Su quest’ultimo punto evidenziato dal Consiglio Ecofin del 16 novembre sembra esserci un accordo a migliorare, dove necessario, il sistema delle statistiche sui bilanci pubblici, per evitare il ripetersi di casi come quello greco, dove il deficit eccessivo è stato evidenziato con quattro anni di ritardo. Un maggiore coinvolgimento delle istituzioni nazionali indipendenti potrebbe poi aumentare l’informazione e la trasparenza sugli andamenti di finanza pubblica, facilitando la sorveglianza multilaterale. Inoltre, questo coinvolgimento aumenterebbe il senso di “ownership” delle regole europee da parte delle istituzioni nazionali, anche e soprattutto dei parlamenti nazionali.

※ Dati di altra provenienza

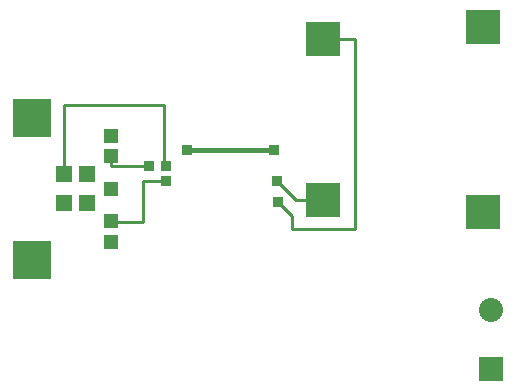
<source format=gbl>
G75*
G70*
%OFA0B0*%
%FSLAX24Y24*%
%IPPOS*%
%LPD*%
%AMOC8*
5,1,8,0,0,1.08239X$1,22.5*
%
%ADD10R,0.1181X0.1181*%
%ADD11R,0.1306X0.1306*%
%ADD12R,0.0562X0.0562*%
%ADD13R,0.0476X0.0476*%
%ADD14R,0.0800X0.0800*%
%ADD15C,0.0800*%
%ADD16R,0.0356X0.0356*%
%ADD17C,0.0100*%
%ADD18C,0.0160*%
D10*
X013801Y009788D03*
X019116Y009394D03*
X013801Y015181D03*
X019116Y015575D03*
D11*
X004081Y007811D03*
X004081Y012551D03*
D12*
X005148Y010674D03*
X005935Y010674D03*
X005935Y009689D03*
X005148Y009689D03*
D13*
X006723Y010181D03*
X006723Y011264D03*
X006723Y011953D03*
X006723Y009099D03*
X006723Y008410D03*
D14*
X019401Y004181D03*
D15*
X019401Y006150D03*
D16*
X012301Y009731D03*
X012251Y010431D03*
X012151Y011481D03*
X009251Y011481D03*
X008551Y010931D03*
X008551Y010431D03*
X008001Y010931D03*
D17*
X006723Y010931D01*
X006723Y011264D01*
X007801Y010431D02*
X007801Y009081D01*
X006723Y009081D01*
X006723Y009099D01*
X007801Y010431D02*
X008551Y010431D01*
X008551Y010931D02*
X008501Y010931D01*
X008501Y012981D01*
X005148Y012981D01*
X005148Y010674D01*
X012251Y010431D02*
X012895Y009788D01*
X013801Y009788D01*
X012751Y009281D02*
X012751Y008831D01*
X014851Y008831D01*
X014851Y015181D01*
X013801Y015181D01*
X012301Y009731D02*
X012751Y009281D01*
D18*
X012151Y011481D02*
X009251Y011481D01*
M02*

</source>
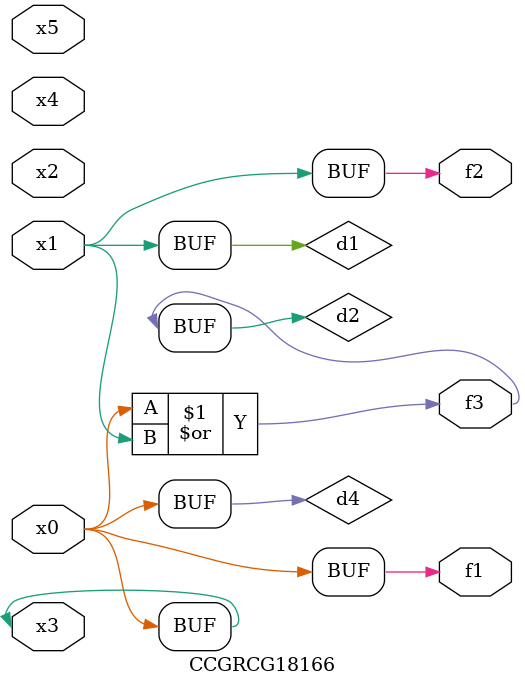
<source format=v>
module CCGRCG18166(
	input x0, x1, x2, x3, x4, x5,
	output f1, f2, f3
);

	wire d1, d2, d3, d4;

	and (d1, x1);
	or (d2, x0, x1);
	nand (d3, x0, x5);
	buf (d4, x0, x3);
	assign f1 = d4;
	assign f2 = d1;
	assign f3 = d2;
endmodule

</source>
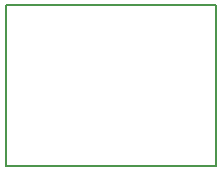
<source format=gm1>
G04 Layer_Color=16711935*
%FSLAX24Y24*%
%MOIN*%
G70*
G01*
G75*
%ADD20C,0.0060*%
D20*
X3590Y-2180D02*
Y3200D01*
X-3410Y-2180D02*
X3590D01*
X-3410D02*
Y3200D01*
X3590D01*
M02*

</source>
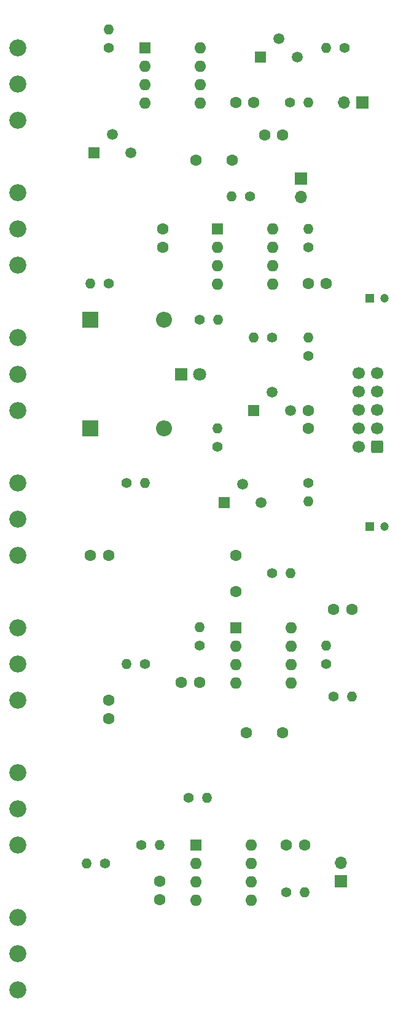
<source format=gts>
G04 #@! TF.GenerationSoftware,KiCad,Pcbnew,6.0.6-3a73a75311~116~ubuntu20.04.1*
G04 #@! TF.CreationDate,2022-07-16T23:38:47+01:00*
G04 #@! TF.ProjectId,555kick,3535356b-6963-46b2-9e6b-696361645f70,rev?*
G04 #@! TF.SameCoordinates,Original*
G04 #@! TF.FileFunction,Soldermask,Top*
G04 #@! TF.FilePolarity,Negative*
%FSLAX46Y46*%
G04 Gerber Fmt 4.6, Leading zero omitted, Abs format (unit mm)*
G04 Created by KiCad (PCBNEW 6.0.6-3a73a75311~116~ubuntu20.04.1) date 2022-07-16 23:38:47*
%MOMM*%
%LPD*%
G01*
G04 APERTURE LIST*
G04 Aperture macros list*
%AMRoundRect*
0 Rectangle with rounded corners*
0 $1 Rounding radius*
0 $2 $3 $4 $5 $6 $7 $8 $9 X,Y pos of 4 corners*
0 Add a 4 corners polygon primitive as box body*
4,1,4,$2,$3,$4,$5,$6,$7,$8,$9,$2,$3,0*
0 Add four circle primitives for the rounded corners*
1,1,$1+$1,$2,$3*
1,1,$1+$1,$4,$5*
1,1,$1+$1,$6,$7*
1,1,$1+$1,$8,$9*
0 Add four rect primitives between the rounded corners*
20,1,$1+$1,$2,$3,$4,$5,0*
20,1,$1+$1,$4,$5,$6,$7,0*
20,1,$1+$1,$6,$7,$8,$9,0*
20,1,$1+$1,$8,$9,$2,$3,0*%
G04 Aperture macros list end*
%ADD10O,1.600000X1.600000*%
%ADD11R,1.600000X1.600000*%
%ADD12C,2.340000*%
%ADD13C,1.600000*%
%ADD14C,1.200000*%
%ADD15R,1.200000X1.200000*%
%ADD16C,1.800000*%
%ADD17R,1.800000X1.800000*%
%ADD18O,2.200000X2.200000*%
%ADD19R,2.200000X2.200000*%
%ADD20R,1.700000X1.700000*%
%ADD21O,1.700000X1.700000*%
%ADD22RoundRect,0.250000X0.600000X0.600000X-0.600000X0.600000X-0.600000X-0.600000X0.600000X-0.600000X0*%
%ADD23C,1.700000*%
%ADD24C,1.500000*%
%ADD25R,1.500000X1.500000*%
%ADD26O,1.400000X1.400000*%
%ADD27C,1.400000*%
G04 APERTURE END LIST*
D10*
X137620000Y-49500000D03*
X137620000Y-52040000D03*
X137620000Y-54580000D03*
X137620000Y-57120000D03*
X130000000Y-57120000D03*
X130000000Y-54580000D03*
X130000000Y-52040000D03*
D11*
X130000000Y-49500000D03*
D12*
X112500000Y-139500000D03*
X112500000Y-134500000D03*
X112500000Y-129500000D03*
X112500000Y-109500000D03*
X112500000Y-114500000D03*
X112500000Y-119500000D03*
D13*
X149000000Y-61500000D03*
X146500000Y-61500000D03*
D14*
X163000000Y-84000000D03*
D15*
X161000000Y-84000000D03*
D14*
X163000000Y-115500000D03*
D15*
X161000000Y-115500000D03*
D13*
X145000000Y-57000000D03*
X142500000Y-57000000D03*
X142000000Y-65000000D03*
X137000000Y-65000000D03*
X152000000Y-159500000D03*
X149500000Y-159500000D03*
X132000000Y-167000000D03*
X132000000Y-164500000D03*
X132500000Y-74500000D03*
X132500000Y-77000000D03*
X155000000Y-82000000D03*
X152500000Y-82000000D03*
X158500000Y-127000000D03*
X156000000Y-127000000D03*
X137500000Y-137000000D03*
X135000000Y-137000000D03*
X144000000Y-144000000D03*
X149000000Y-144000000D03*
X125000000Y-142000000D03*
X125000000Y-139500000D03*
X125000000Y-119500000D03*
X122500000Y-119500000D03*
X142500000Y-119500000D03*
X142500000Y-124500000D03*
X152500000Y-99500000D03*
X152500000Y-102000000D03*
D16*
X137540000Y-94500000D03*
D17*
X135000000Y-94500000D03*
D18*
X132660000Y-87000000D03*
D19*
X122500000Y-87000000D03*
D18*
X132660000Y-102000000D03*
D19*
X122500000Y-102000000D03*
D12*
X112500000Y-59500000D03*
X112500000Y-54500000D03*
X112500000Y-49500000D03*
X112500000Y-79500000D03*
X112500000Y-74500000D03*
X112500000Y-69500000D03*
D20*
X160000000Y-57000000D03*
D21*
X157460000Y-57000000D03*
D22*
X162000000Y-104500000D03*
D23*
X159460000Y-104500000D03*
X162000000Y-101960000D03*
X159460000Y-101960000D03*
X162000000Y-99420000D03*
X159460000Y-99420000D03*
X162000000Y-96880000D03*
X159460000Y-96880000D03*
X162000000Y-94340000D03*
X159460000Y-94340000D03*
D21*
X157000000Y-161920000D03*
D20*
X157000000Y-164460000D03*
D12*
X112500000Y-179500000D03*
X112500000Y-174500000D03*
X112500000Y-169500000D03*
X112500000Y-159500000D03*
X112500000Y-154500000D03*
X112500000Y-149500000D03*
X112500000Y-99500000D03*
X112500000Y-94500000D03*
X112500000Y-89500000D03*
D24*
X151040000Y-50770000D03*
X148500000Y-48230000D03*
D25*
X145960000Y-50770000D03*
D24*
X150080000Y-99500000D03*
X147540000Y-96960000D03*
D25*
X145000000Y-99500000D03*
X140960000Y-112270000D03*
D24*
X143500000Y-109730000D03*
X146040000Y-112270000D03*
X128040000Y-64000000D03*
X125500000Y-61460000D03*
D25*
X122960000Y-64000000D03*
D26*
X154960000Y-49500000D03*
D27*
X157500000Y-49500000D03*
D26*
X152500000Y-57000000D03*
D27*
X149960000Y-57000000D03*
D26*
X125000000Y-46960000D03*
D27*
X125000000Y-49500000D03*
D26*
X152040000Y-166000000D03*
D27*
X149500000Y-166000000D03*
D26*
X145000000Y-89500000D03*
D27*
X147540000Y-89500000D03*
D26*
X138540000Y-153000000D03*
D27*
X136000000Y-153000000D03*
D26*
X132040000Y-159500000D03*
D27*
X129500000Y-159500000D03*
D26*
X152500000Y-74460000D03*
D27*
X152500000Y-77000000D03*
D26*
X127460000Y-134500000D03*
D27*
X130000000Y-134500000D03*
D26*
X121960000Y-162000000D03*
D27*
X124500000Y-162000000D03*
D26*
X155000000Y-131960000D03*
D27*
X155000000Y-134500000D03*
D26*
X122460000Y-82000000D03*
D27*
X125000000Y-82000000D03*
D26*
X158540000Y-139000000D03*
D27*
X156000000Y-139000000D03*
D26*
X130040000Y-109500000D03*
D27*
X127500000Y-109500000D03*
D26*
X140000000Y-101960000D03*
D27*
X140000000Y-104500000D03*
D26*
X152500000Y-89460000D03*
D27*
X152500000Y-92000000D03*
D26*
X137500000Y-129460000D03*
D27*
X137500000Y-132000000D03*
D26*
X140040000Y-87000000D03*
D27*
X137500000Y-87000000D03*
D26*
X152500000Y-112040000D03*
D27*
X152500000Y-109500000D03*
D26*
X150040000Y-122000000D03*
D27*
X147500000Y-122000000D03*
D26*
X141960000Y-70000000D03*
D27*
X144500000Y-70000000D03*
D21*
X151500000Y-70040000D03*
D20*
X151500000Y-67500000D03*
D10*
X144620000Y-159500000D03*
X144620000Y-162040000D03*
X144620000Y-164580000D03*
X144620000Y-167120000D03*
X137000000Y-167120000D03*
X137000000Y-164580000D03*
X137000000Y-162040000D03*
D11*
X137000000Y-159500000D03*
D10*
X150120000Y-129500000D03*
X150120000Y-132040000D03*
X150120000Y-134580000D03*
X150120000Y-137120000D03*
X142500000Y-137120000D03*
X142500000Y-134580000D03*
X142500000Y-132040000D03*
D11*
X142500000Y-129500000D03*
D10*
X147620000Y-74500000D03*
X147620000Y-77040000D03*
X147620000Y-79580000D03*
X147620000Y-82120000D03*
X140000000Y-82120000D03*
X140000000Y-79580000D03*
X140000000Y-77040000D03*
D11*
X140000000Y-74500000D03*
M02*

</source>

Nel complesso, la difficoltà nell’esercizio di revisione del Patto di Stabilità e crescita è quello di coniugare due aspetti, dalla gran parte degli osservatori ritenuti entrambi indispensabili. Da una parte si tratta di mantenere intatto un sistema di sorveglianza multilaterale basata su “regole”, tanto più importante in un contesto di Unione allargata. Al contempo, c’è la necessità di aumentare la razionalità economica delle regole stesse attraverso un maggiore esercizio della discrezionalità.